Спокойствие и твердость Жоржа достойны удивления, хотя у него очень тяжело на сердце».
«Вена, 18 октября 1843 г.
Милостивый государь.
С тех пор, как я вам писал, я получил несколько писем о нашей дорогой больной; было и хорошее и очень плохое состояние, но в общем я сейчас более спокоен. Вчера вести были плохие, а сегодня значительно лучше. Она переносит ужасные боли с ангельским терпением и мужеством; среди самых ужасных страданий именно она утешает окружающих. Дети здоровы, мальчик большой и крепкий.
Заверяю вас, что я продолжаю выполнять свой долг в отношении вашей сестры, позвольте мне, любезный Демитрий, побудить вас выполнить ваш. Примите еще раз уверение в моих искренних чувствах.
Б. де Геккерн».
«Вена, 21 октября 1843 г.
Милостивый государь.
Два моих предыдущих письма уведомили вас о плохом положении нашей горячо любимой Катрин. С тех пор письма, которые я получил, имели только одну цель: подготовить меня к ужасному несчастью, поразившему нас, — мой бедный славный Жорж лишился супруги, а у его несчастных детей нет больше матери. Наша добрая, святая Катрин угасла утром в воскресенье около 10 часов без страданий, на руках у мужа. Это ужасное несчастье постигло нас 15 октября. Я могу сказать, что смерть этой обожаемой женщины является всеобщей скорбью. Она получила необходимую помощь, которую наша церковь могла оказать ее вероисповеданию. Впрочем, жить так, как она жила, это гарантия блаженства. Она, эта благородная женщина, простила всех, кто мог ее обидеть, и в свою очередь попросила у них прощения перед смертью. Наш долг — безропотно покориться неисповедимым повелениям провидения!!

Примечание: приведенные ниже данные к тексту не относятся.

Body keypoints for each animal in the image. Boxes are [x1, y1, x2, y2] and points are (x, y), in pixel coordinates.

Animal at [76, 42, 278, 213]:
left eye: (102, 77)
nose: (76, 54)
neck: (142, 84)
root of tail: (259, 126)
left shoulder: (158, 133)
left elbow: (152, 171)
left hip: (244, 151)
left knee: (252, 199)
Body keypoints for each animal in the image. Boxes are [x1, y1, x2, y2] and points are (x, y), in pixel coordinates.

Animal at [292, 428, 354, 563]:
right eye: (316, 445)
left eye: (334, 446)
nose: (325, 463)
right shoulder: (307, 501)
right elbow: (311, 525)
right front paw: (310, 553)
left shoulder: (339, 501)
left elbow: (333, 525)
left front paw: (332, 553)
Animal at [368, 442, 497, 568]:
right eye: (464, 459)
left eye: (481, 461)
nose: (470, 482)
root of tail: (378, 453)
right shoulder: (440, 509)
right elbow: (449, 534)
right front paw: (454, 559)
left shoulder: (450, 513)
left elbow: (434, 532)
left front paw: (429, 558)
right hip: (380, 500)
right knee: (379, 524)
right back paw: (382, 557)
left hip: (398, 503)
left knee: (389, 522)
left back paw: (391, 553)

Жорж не в состоянии мне писать, но он обещает быть столь же сильным, как и его горе. Он поручает мне выполнить печальные обязанности, что я и делаю, посылая вам это письмо. Да будет воля Божия, да благоволит он сжалиться над четверыми бедными сиротами.
Б. де Геккерн».
Лицемерие, черствость этого человека, стремление даже из предсмертных страданий невестки извлечь материальную выгоду просто поразительны! Здесь, как в зеркале, отражена вся низость Геккерна, способного на любую подлость, как мы это видели и во время петербургских трагических событий, приведших к убийству Пушкина.

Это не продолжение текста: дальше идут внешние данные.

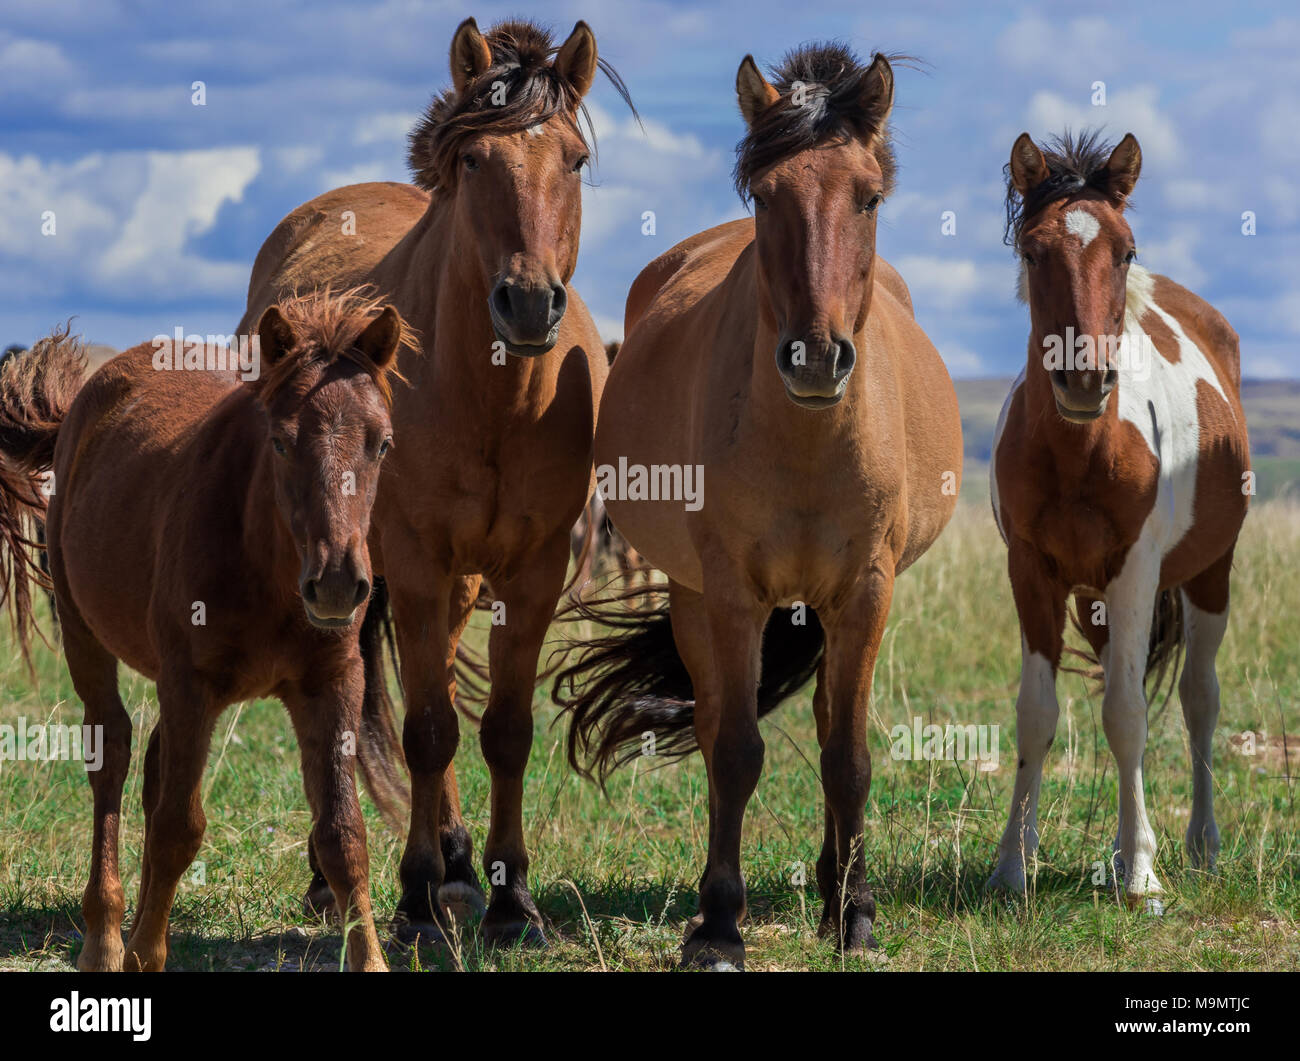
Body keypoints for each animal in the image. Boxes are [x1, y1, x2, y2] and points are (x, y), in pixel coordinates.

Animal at [0, 289, 408, 967]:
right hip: (87, 636)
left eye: (381, 443)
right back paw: (106, 937)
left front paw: (370, 959)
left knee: (153, 766)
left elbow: (343, 835)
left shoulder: (333, 683)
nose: (337, 583)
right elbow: (177, 827)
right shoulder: (191, 683)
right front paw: (143, 953)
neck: (266, 565)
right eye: (281, 442)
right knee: (113, 753)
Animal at [243, 16, 634, 946]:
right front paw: (416, 896)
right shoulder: (415, 563)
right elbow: (425, 731)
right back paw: (345, 877)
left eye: (572, 158)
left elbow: (504, 731)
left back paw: (459, 860)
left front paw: (509, 896)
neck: (496, 400)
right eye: (475, 161)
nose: (527, 303)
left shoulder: (531, 572)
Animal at [551, 45, 967, 967]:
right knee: (716, 729)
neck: (808, 443)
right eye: (767, 196)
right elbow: (736, 752)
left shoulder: (867, 591)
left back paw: (832, 889)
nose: (815, 357)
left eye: (869, 196)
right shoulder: (731, 593)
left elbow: (848, 755)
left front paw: (856, 914)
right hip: (694, 597)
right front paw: (718, 923)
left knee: (826, 722)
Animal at [987, 130, 1253, 910]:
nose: (1083, 378)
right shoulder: (1033, 572)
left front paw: (1141, 875)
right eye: (1033, 251)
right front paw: (1013, 865)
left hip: (1208, 576)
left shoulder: (1137, 571)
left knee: (1197, 700)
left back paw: (1199, 844)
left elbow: (1130, 717)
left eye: (1125, 250)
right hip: (1097, 601)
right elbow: (1038, 714)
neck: (1082, 453)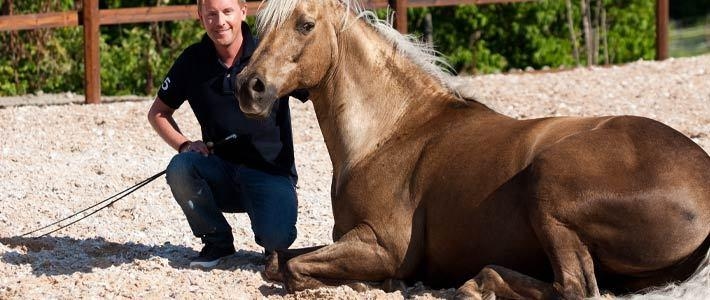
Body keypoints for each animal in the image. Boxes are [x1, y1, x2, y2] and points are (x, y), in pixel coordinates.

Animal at [235, 0, 710, 296]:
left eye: (305, 24)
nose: (248, 86)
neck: (388, 133)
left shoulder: (383, 246)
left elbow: (292, 270)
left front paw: (378, 283)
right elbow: (277, 261)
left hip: (547, 186)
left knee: (575, 288)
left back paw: (478, 285)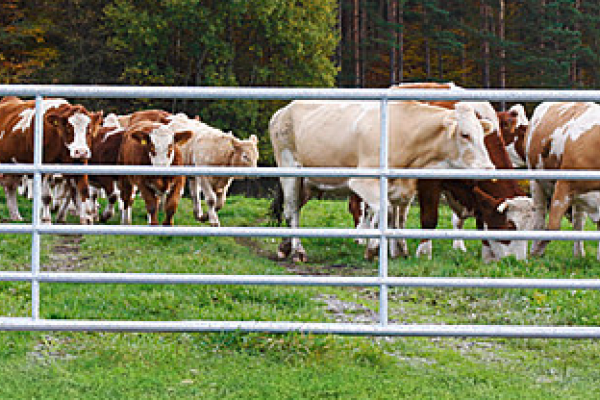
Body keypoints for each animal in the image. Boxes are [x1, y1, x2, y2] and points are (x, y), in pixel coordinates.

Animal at [0, 95, 102, 223]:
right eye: (68, 127)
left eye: (89, 128)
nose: (81, 151)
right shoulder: (42, 169)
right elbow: (46, 197)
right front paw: (45, 220)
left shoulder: (80, 164)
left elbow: (83, 191)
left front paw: (87, 220)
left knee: (10, 187)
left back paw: (16, 217)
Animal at [270, 99, 494, 262]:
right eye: (465, 134)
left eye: (482, 134)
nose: (488, 168)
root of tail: (283, 111)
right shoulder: (363, 181)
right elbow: (383, 211)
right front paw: (373, 248)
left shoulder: (400, 187)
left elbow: (393, 217)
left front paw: (395, 249)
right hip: (290, 172)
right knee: (291, 211)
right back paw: (298, 252)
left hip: (306, 183)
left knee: (293, 209)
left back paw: (285, 247)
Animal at [528, 103, 600, 258]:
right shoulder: (563, 186)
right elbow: (553, 227)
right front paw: (538, 251)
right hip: (536, 182)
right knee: (539, 218)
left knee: (578, 222)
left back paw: (579, 253)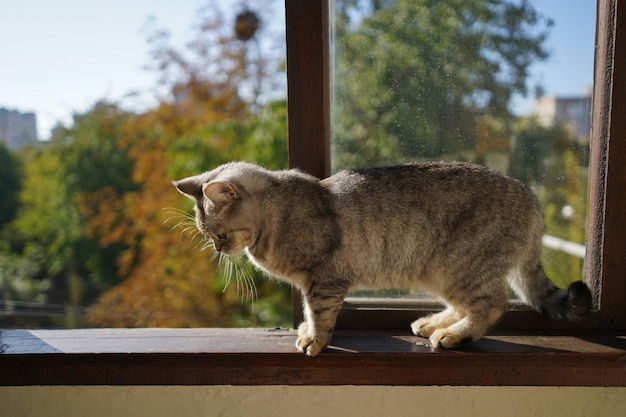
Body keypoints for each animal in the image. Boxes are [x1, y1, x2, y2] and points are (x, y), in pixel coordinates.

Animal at [172, 161, 588, 356]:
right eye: (207, 236)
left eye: (219, 235)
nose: (217, 249)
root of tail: (532, 201)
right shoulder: (311, 283)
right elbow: (308, 312)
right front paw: (306, 332)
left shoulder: (324, 279)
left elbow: (319, 313)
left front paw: (315, 341)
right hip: (439, 271)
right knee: (467, 304)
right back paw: (433, 323)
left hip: (459, 266)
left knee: (492, 305)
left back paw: (453, 335)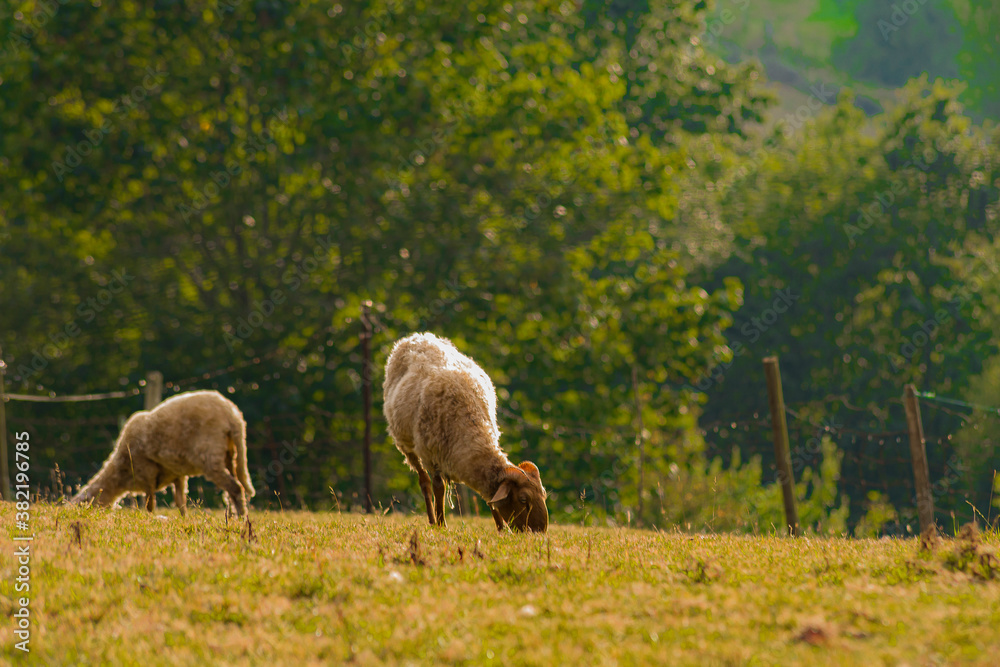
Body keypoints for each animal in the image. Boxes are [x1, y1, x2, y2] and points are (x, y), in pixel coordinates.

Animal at [70, 390, 255, 516]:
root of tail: (233, 415)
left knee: (235, 487)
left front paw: (150, 519)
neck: (120, 473)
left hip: (210, 453)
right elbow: (180, 503)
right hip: (230, 454)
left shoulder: (147, 473)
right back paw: (233, 516)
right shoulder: (178, 475)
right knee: (233, 488)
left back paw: (241, 518)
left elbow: (150, 504)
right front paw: (184, 519)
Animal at [383, 332, 548, 532]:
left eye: (543, 494)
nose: (539, 532)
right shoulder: (433, 455)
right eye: (523, 499)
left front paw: (501, 529)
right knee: (424, 482)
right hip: (406, 444)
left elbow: (490, 500)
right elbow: (439, 487)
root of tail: (417, 337)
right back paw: (432, 520)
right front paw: (441, 524)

О каких моральных причинах, так повлиявших на течение болезни Екатерины Николаевны, умалчивает врач, мы не знаем и, вероятно, не узнаем никогда. Требовали ли Дантесы от умирающей какого-нибудь документа, связанного с задолженностью брата? Или хотели заставить ее принять католичество? Кто знает. «Она принесла в жертву свою жизнь вполне сознательно, — говорит Метман.— Ни одной жалобы не слетело с ее уст во время агонии».